More important than the method, however, is the relationship. We must build relationships with people that can bear the weight of the gospel. The message of sin and salvation is heavy stuff and casual conversations rarely offer the opportunity for a meaningful dialogue. Talking about football and the weather is hardly a natural segue to the magnitude of the death and resurrection of Jesus Christ.
Too often fervent evangelists see people as converts to be won. I am reminded of Kevin Roose’s experience at Thomas Road Baptist Church and Liberty University chronicled in the book Unlikely Disciple:
When I told the Liberty students at Thomas Road that I hadn’t accepted Christ as my savior, the entire dynamic of the conversation changed. It began to feel distant and rehearsed, like a pitch for Ginsu knives.
People are unique and interesting and the gospel is not formulaic. Different people have different objections and hangups to the gospel. I know that I value authenticity and honesty much more than a polished presentation.
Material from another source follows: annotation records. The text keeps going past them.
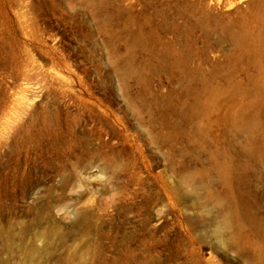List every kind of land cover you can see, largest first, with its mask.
I'll return each mask as SVG.
<instances>
[{
    "label": "rangeland",
    "instance_id": "obj_1",
    "mask_svg": "<svg viewBox=\"0 0 264 264\" xmlns=\"http://www.w3.org/2000/svg\"><path fill=\"white\" fill-rule=\"evenodd\" d=\"M0 258L264 264V0H0Z\"/></svg>",
    "mask_w": 264,
    "mask_h": 264
},
{
    "label": "bare ground",
    "instance_id": "obj_2",
    "mask_svg": "<svg viewBox=\"0 0 264 264\" xmlns=\"http://www.w3.org/2000/svg\"><path fill=\"white\" fill-rule=\"evenodd\" d=\"M240 1V0H239ZM17 117V115H16V113L14 112H11L10 113V116H9V118H8V120H7V123H8V125H9V128H11V126H12V124H13V122H14V120H15V118ZM1 129H2V127H1ZM5 260H2L1 258H0V264H5Z\"/></svg>",
    "mask_w": 264,
    "mask_h": 264
}]
</instances>
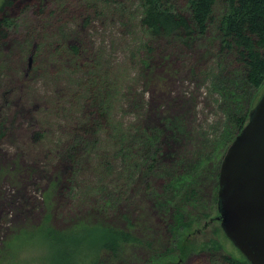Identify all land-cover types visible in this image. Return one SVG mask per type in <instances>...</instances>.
Masks as SVG:
<instances>
[{
	"label": "rangeland",
	"instance_id": "1",
	"mask_svg": "<svg viewBox=\"0 0 264 264\" xmlns=\"http://www.w3.org/2000/svg\"><path fill=\"white\" fill-rule=\"evenodd\" d=\"M173 1L191 21L186 0ZM222 12L217 3L203 35L154 36L140 25L141 0H0V22L10 20L0 38V264H68L82 232L41 228L49 219L59 232L132 224L139 242L104 253L112 264L240 257L218 220L217 182L233 119L264 85H248L223 47ZM192 189L197 203H183Z\"/></svg>",
	"mask_w": 264,
	"mask_h": 264
},
{
	"label": "trees",
	"instance_id": "2",
	"mask_svg": "<svg viewBox=\"0 0 264 264\" xmlns=\"http://www.w3.org/2000/svg\"><path fill=\"white\" fill-rule=\"evenodd\" d=\"M217 3H220L223 8L217 25V30L222 37L223 47L236 52L239 61L245 67L243 69L245 82L255 89L261 88L264 85V0H186V11L189 13L191 21L187 19L183 12L178 10L173 0H141L143 16L140 25L154 36H176L181 32H184L187 36L193 32L203 35L207 30L208 22L213 20ZM9 26L10 20L3 18L0 22V38L5 35L4 28ZM98 109L101 110L102 107L100 106ZM247 114L245 112L239 118L233 119L236 130L235 137L246 124ZM83 133H86V131L84 130ZM77 138L78 140H86L83 135ZM182 200L183 203L196 204V190H186ZM175 217L176 229H185L187 222L180 208L176 209ZM49 220H45L40 227L55 233L71 232L78 234L82 232L81 240L84 239L82 249L77 250L75 248L74 257L68 259V264H112L111 262L101 261L104 253L116 255L122 246L139 242L131 234L132 224H129L128 230L125 231L81 221L69 231L59 232L52 229ZM88 232L89 235H87ZM75 239L77 238L75 237ZM89 240L92 242H89ZM72 244L77 245L76 242ZM180 245L179 250L183 253L185 245H182V243ZM92 246L98 247L97 253L94 252L96 253L95 257L90 254L95 250ZM210 248L217 250L222 246L213 242ZM81 250L84 251L83 254H81ZM223 261L225 264H250L241 254L240 257L224 256Z\"/></svg>",
	"mask_w": 264,
	"mask_h": 264
},
{
	"label": "water",
	"instance_id": "3",
	"mask_svg": "<svg viewBox=\"0 0 264 264\" xmlns=\"http://www.w3.org/2000/svg\"><path fill=\"white\" fill-rule=\"evenodd\" d=\"M217 208L225 236L250 264H264V92L223 157Z\"/></svg>",
	"mask_w": 264,
	"mask_h": 264
}]
</instances>
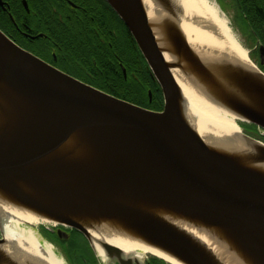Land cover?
Instances as JSON below:
<instances>
[{"label": "water", "instance_id": "obj_1", "mask_svg": "<svg viewBox=\"0 0 264 264\" xmlns=\"http://www.w3.org/2000/svg\"><path fill=\"white\" fill-rule=\"evenodd\" d=\"M106 1L159 84L163 109L134 104L78 80L0 29V189L80 232L96 254L80 219L129 221L133 229L138 222L137 230L185 264H224L160 219L155 210L164 209L224 230L253 264H264V170L254 165L264 163V142L242 132L250 149L234 159L205 141L183 112L180 87L143 0ZM154 1L177 58L214 99L264 137V71L258 66L251 71L222 53L213 61L203 59L181 28L183 8L177 0ZM87 148L89 157L73 159ZM2 225L0 244L5 241ZM101 244L109 260L133 263L121 248ZM12 261L0 252V264Z\"/></svg>", "mask_w": 264, "mask_h": 264}, {"label": "bare ground", "instance_id": "obj_2", "mask_svg": "<svg viewBox=\"0 0 264 264\" xmlns=\"http://www.w3.org/2000/svg\"><path fill=\"white\" fill-rule=\"evenodd\" d=\"M177 2L183 8L180 14L181 28L190 45L203 59L213 61L222 53L237 59L247 69L257 71L248 50L237 39L229 20L214 2L210 0H177ZM143 3L165 58L172 66L171 71L183 98L182 109L189 123L209 144L231 154L234 159H239L241 151L250 149L242 136L243 130L240 126V123H248L214 99L200 79L177 58L165 35L166 20L163 12L159 10L154 0H143ZM90 154L91 148H87L73 159H84ZM254 165L264 170V163ZM137 206L146 209L148 213L154 212L153 208L144 207L142 204ZM155 211L158 212L160 219L186 232L211 250L224 264H253L224 230L168 210ZM0 221L3 223L5 238L0 244V252L13 260L14 264H67L51 246L41 242L36 231L38 224L54 225L57 222L1 189ZM80 221L89 230L95 248L105 264H118V261L108 259L102 241L121 248L124 256L132 258L133 263L142 261L146 255L151 254L170 264H185L170 250L151 240L143 230L139 228L137 230V226L141 225L138 222L133 224L135 230L131 228L129 221L119 222L103 218L80 219Z\"/></svg>", "mask_w": 264, "mask_h": 264}, {"label": "flooded vegetation", "instance_id": "obj_3", "mask_svg": "<svg viewBox=\"0 0 264 264\" xmlns=\"http://www.w3.org/2000/svg\"><path fill=\"white\" fill-rule=\"evenodd\" d=\"M219 4L243 36L250 57L264 71V0H219ZM125 28L106 0H0V29L7 36L48 64L94 87L114 86L120 76L126 79ZM45 228L58 241L79 234L87 241L80 232L65 226ZM132 264L167 263L150 254Z\"/></svg>", "mask_w": 264, "mask_h": 264}, {"label": "trees", "instance_id": "obj_4", "mask_svg": "<svg viewBox=\"0 0 264 264\" xmlns=\"http://www.w3.org/2000/svg\"><path fill=\"white\" fill-rule=\"evenodd\" d=\"M124 44V58L128 69L126 79L123 80L120 76V78L116 79V82H118V84L114 86L97 87L107 93H110L116 97L127 100L134 104L152 109H161L163 107V95L160 86L152 77L150 68L145 58L136 45L132 35L126 28ZM150 90L152 91V101H150L149 97ZM246 126L253 127V125L250 124H247ZM75 232L78 233L77 231ZM54 241H56V243L64 251L71 264H78V259L79 264H97V260L92 253L88 242L83 237H81L80 234L79 236L76 235L71 237L68 241H58L57 239H55ZM86 255H90L93 258V263L83 258ZM79 256H81L82 258H80Z\"/></svg>", "mask_w": 264, "mask_h": 264}, {"label": "rangeland", "instance_id": "obj_5", "mask_svg": "<svg viewBox=\"0 0 264 264\" xmlns=\"http://www.w3.org/2000/svg\"><path fill=\"white\" fill-rule=\"evenodd\" d=\"M211 2H214L220 9V12L229 20V24L232 28V30L234 31L235 33V36L237 37V39L240 41V43L242 44L243 47H245L246 49H248V47L245 46V44L243 43V36L239 33V31L237 30V27L236 25L231 21L227 11L225 9H223L220 4H219V0H210ZM251 56V55H250ZM252 58V57H251ZM254 61V60H253ZM151 98V97H150ZM164 104V103H163ZM163 107L161 109H153V110H162ZM247 124H244V123H240V126L243 130V132H245L246 134L256 138V139H259L261 140L262 142H264V137H262V131L257 129L256 127H250V126H246ZM263 138V139H262ZM55 225H58V224H49V223H41V224H38L36 226V231L40 237V240L41 242H46L49 246L52 247V249L55 251V253L64 259V261L67 263V264H71L70 260L67 258L66 254L64 253V251L61 249V247L56 243V241H54L56 238L53 237V235H51L45 227H51V228H54ZM80 258H82L81 256H79ZM97 257H98V262L97 264H105V262L102 261L101 257L99 254H97ZM85 260H89L91 263H93V258L89 255V256H84L83 257ZM161 259V258H160ZM78 264H79V259L77 260ZM167 264H170L168 262H166Z\"/></svg>", "mask_w": 264, "mask_h": 264}]
</instances>
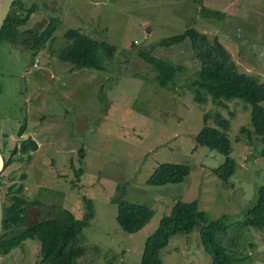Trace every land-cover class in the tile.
Masks as SVG:
<instances>
[{
	"label": "rangeland",
	"instance_id": "1",
	"mask_svg": "<svg viewBox=\"0 0 264 264\" xmlns=\"http://www.w3.org/2000/svg\"><path fill=\"white\" fill-rule=\"evenodd\" d=\"M21 1L25 8L37 5L19 27L21 36L26 28L42 32L52 16H58L61 23L41 51L0 45L1 129L9 133L12 147L28 135L38 144L30 159L18 160L15 154L2 170L4 190L23 183L28 200L41 202L33 205L40 210L37 220L45 215L61 219L64 208L80 219L86 211L84 198L89 199L94 216L80 235L86 248L80 264H138L147 237L178 200H197L211 219L224 214L241 218L264 184V140L251 125L252 104L241 99L225 101V107L211 101L198 104L189 89L199 69L190 41L168 47L159 42L194 27L212 40L217 37L240 71L264 82V0ZM203 8L219 10L224 16H205ZM69 28L116 46L114 56L103 59L104 70H72L71 63L59 58L68 43L65 32ZM21 40L17 44L22 45ZM143 48L185 67L173 91L152 79L154 69L139 56ZM206 111L231 117L227 135L238 165L229 183L213 171L224 154L195 139ZM208 122L215 123L212 117ZM21 125L24 132L18 135L15 131ZM242 126L249 132L242 131ZM79 149L84 150V157ZM163 161L187 164L189 175L179 183L150 185L151 172ZM74 166H82L80 178ZM22 172L25 179L20 178ZM120 183L126 184L127 200L154 211L149 223L134 233L116 221L117 204L111 198ZM223 241L236 243L227 250L233 257L229 264H264V231L232 224ZM27 245L33 249L32 264H42L37 239L20 245L13 259L28 264L31 249L19 252ZM160 256L172 264H213L196 228L173 235Z\"/></svg>",
	"mask_w": 264,
	"mask_h": 264
},
{
	"label": "trees",
	"instance_id": "2",
	"mask_svg": "<svg viewBox=\"0 0 264 264\" xmlns=\"http://www.w3.org/2000/svg\"><path fill=\"white\" fill-rule=\"evenodd\" d=\"M36 10L37 5L25 8L21 0H16L0 32V45L2 42L12 45L19 42L22 37L19 26L25 24ZM202 13L217 18L224 16L223 12L210 8H203ZM59 23H61L60 18L52 16L40 34H37L36 29L27 30L28 33L34 34L33 48H44L48 39L56 32ZM65 37L68 43L61 48L59 58L71 63L72 70L80 68L104 70L103 59H111L116 51L115 45L106 40H97L79 28H69L65 32ZM185 39L190 41L192 55L199 62L196 76H193L189 83L193 100L201 105L211 101L222 107L226 106L225 101L233 99H241L252 104L251 125L264 140V106L261 105L264 101V82L252 74L240 71L232 54L217 37L212 40L207 33L194 27H187L180 33L165 37L159 44L168 47L179 44ZM138 52L139 56L154 69L155 75L152 79L156 84L173 91L176 77L185 71V67L151 54L150 48H143ZM211 117L215 122L213 124L208 122ZM203 123L195 137L196 142L224 154L223 161L214 167L213 171L224 183H229L238 165L236 158L232 156V140L227 135L232 125L231 117L225 116L221 111H216L213 116L206 111L203 113ZM23 129L24 125H21L18 134L22 133ZM241 130L249 132L245 126H242ZM37 146V141L32 136L22 138L19 145L16 144L12 149L11 156L5 160L4 166L12 162V156L18 154V151H20L18 160L30 159ZM79 151L81 157H84V150L79 149ZM82 171V166L79 169L75 168L78 178L81 177ZM189 172L190 168L185 163L163 161L151 172L148 183L150 185L179 183L189 175ZM4 178V175L0 177L1 186L4 185ZM20 178H26L25 172H22ZM23 189V183H13L3 194L4 220L0 237V254L10 252L11 248L26 239L37 237L41 242L42 260L47 264H80V257L86 252L80 235L94 216L92 202L84 198L86 211L80 219L72 211L64 208L61 219L46 217L28 227L25 224L27 208L30 205H41V202L29 201ZM116 190V195L111 198L112 202L117 204L116 221L128 233L139 231L149 223L154 214L153 209L146 204L127 200L125 183L118 184ZM23 223L24 228L20 229ZM232 224L264 231V184L259 187L254 202L242 211L241 218L238 219L229 214L211 219L206 211L199 208L197 200L174 202L170 211L161 217L156 229L147 237L138 264H172L161 258V250L166 247L173 235L187 234L194 228L198 230L205 251L210 252L212 263L229 264L233 257L227 250L236 243L232 241L229 245L223 241V238L227 236L228 228ZM234 239L240 238L235 236Z\"/></svg>",
	"mask_w": 264,
	"mask_h": 264
},
{
	"label": "flooded vegetation",
	"instance_id": "3",
	"mask_svg": "<svg viewBox=\"0 0 264 264\" xmlns=\"http://www.w3.org/2000/svg\"><path fill=\"white\" fill-rule=\"evenodd\" d=\"M23 25V24H22ZM21 26V25H20ZM19 26V27H20ZM29 29H32V28H26V29H24L23 30V34H22V40L24 41H22L21 42V44L22 45H19V44H17V43H14V46H18L19 48H21V49H24V47H26V46H30V47H32L33 48V46H34V44H33V42H32V39H33V37H34V34H32V33H28L27 32V30H29ZM37 31H38V29H36ZM19 32H20V29H19ZM41 32H37V34H40ZM45 48V47H44ZM44 48H42V49H34L35 51H41V50H43ZM35 66H38V59H36L35 60ZM2 107L0 106V119L2 118ZM1 122H0V150H1V152H2V154H3V156H4V158H5V160L6 159H9V157L11 156V153L9 154V151H12V150H10L9 148H11V149H13L14 147H12L10 144H8V140H12L11 138L9 139V137H10V135H9V133L7 134V132H5V130H3V129H1ZM3 126V125H2ZM16 132V134L18 133V131H15ZM23 132H24V130H23ZM23 132L22 133H20V134H23ZM20 134H18V135H20ZM26 137V136H25ZM22 138H24V137H22ZM21 138V139H22ZM20 142V141H19ZM14 146H16V144L14 145ZM32 152V151H31ZM19 153H20V151H18V155H19ZM15 155V154H14ZM13 155V156H14ZM12 156V157H13ZM18 158V157H17ZM11 164V163H10ZM9 164V165H10ZM8 165V166H9ZM8 166H4V168H6V167H8ZM2 175H4V174H2ZM1 175V176H2ZM3 182H4V185L3 186H1V188H2V192H3V194L5 193V191L6 190H4V187H5V182H6V179L4 178L3 179ZM24 188H25V186H24ZM29 207H31V209L29 208ZM28 208H27V210H26V226H31V225H33V224H35V223H37L38 222V220H37V212H35L34 211V207H33V205H30ZM43 215H45V214H43ZM46 217H47V215H45ZM25 218V217H24ZM41 220V219H40ZM24 228V223H23V225L22 226H20V229H23ZM33 239H37L38 240V238L37 237H34ZM28 240H31V239H26V240H24V241H22L18 246H15L14 248H11V251L10 252H8V253H5V254H0V264H18V258H17V260L15 259H13L14 258V255L17 253V251H18V247L19 248H21V246L20 245H22L23 243H25L26 241H28ZM38 241H40V240H38ZM28 248H30L31 249V247L29 246V245H27V249L24 251V249H23V251H21V249H20V251L19 252H22V253H28ZM32 253H33V249H31V257L29 258V262H28V264H32ZM42 253V252H41ZM22 255V254H21ZM13 256V257H12ZM3 257H6V260L5 261H3ZM25 258H26V254H25ZM42 258H43V256H41V258H40V261L42 262V264H47L46 262H44L43 260H42ZM26 264V263H25Z\"/></svg>",
	"mask_w": 264,
	"mask_h": 264
},
{
	"label": "water",
	"instance_id": "4",
	"mask_svg": "<svg viewBox=\"0 0 264 264\" xmlns=\"http://www.w3.org/2000/svg\"><path fill=\"white\" fill-rule=\"evenodd\" d=\"M15 1L16 0H0V32L8 18L10 10ZM0 160H1V165H0V177H1V172L4 169V165H5V158L1 150H0ZM3 220H4V201H3V192L0 185V237L3 229Z\"/></svg>",
	"mask_w": 264,
	"mask_h": 264
},
{
	"label": "crops",
	"instance_id": "5",
	"mask_svg": "<svg viewBox=\"0 0 264 264\" xmlns=\"http://www.w3.org/2000/svg\"><path fill=\"white\" fill-rule=\"evenodd\" d=\"M34 211L37 212V211H40V210H38V209L35 208Z\"/></svg>",
	"mask_w": 264,
	"mask_h": 264
},
{
	"label": "bare ground",
	"instance_id": "6",
	"mask_svg": "<svg viewBox=\"0 0 264 264\" xmlns=\"http://www.w3.org/2000/svg\"><path fill=\"white\" fill-rule=\"evenodd\" d=\"M0 165H1V160H0Z\"/></svg>",
	"mask_w": 264,
	"mask_h": 264
}]
</instances>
2 thoughts on “Christianity, Proselytization, and Ginsu Knives”
Mark: I appreciate your comments and perspective. I also was thrilled to hear Tim’s perspective on Sunday that it really doesn’t matter about process and procedure it matters about creating an environment / relationship that allows someone to see Christ in us and therefore allowing Christ to use us once that relationship (as you say can bear the weight of salvation). I think we sometimes get caught up in the “rules” of how you are supposed to approach individuals about Christ and salvation and because of these “rules” Christians feel inadequate but through Tim’s message on Sunday and your affirmation today hopefully everyone at least in the earshot of Tim’s voice and the arena of your blog we will see that process and procedure are not as important as development of relationship and making sure that others see Christ in us. I agree scripture is important and not that the ole methods are not helpful but sometimes the rigid structure that we feel is necessary needs to be relaxed. Thanks for your comments!
A high percentage of the stories in the New Testament of people sharing their faith are the opposite of what you’re endorsing here. The woman at the well, the Ethiopian eunuch and lots and lots of open air preaching.
The gospel is the power of God unto salvation (Romans 1:16), and the gospel is about Christ–not about us. I’ve found many people who are open to discussing their beliefs and discussing the Bible.
That being said, there are times when it’s OK to make friends with someone first. I think we should all be doing it both ways.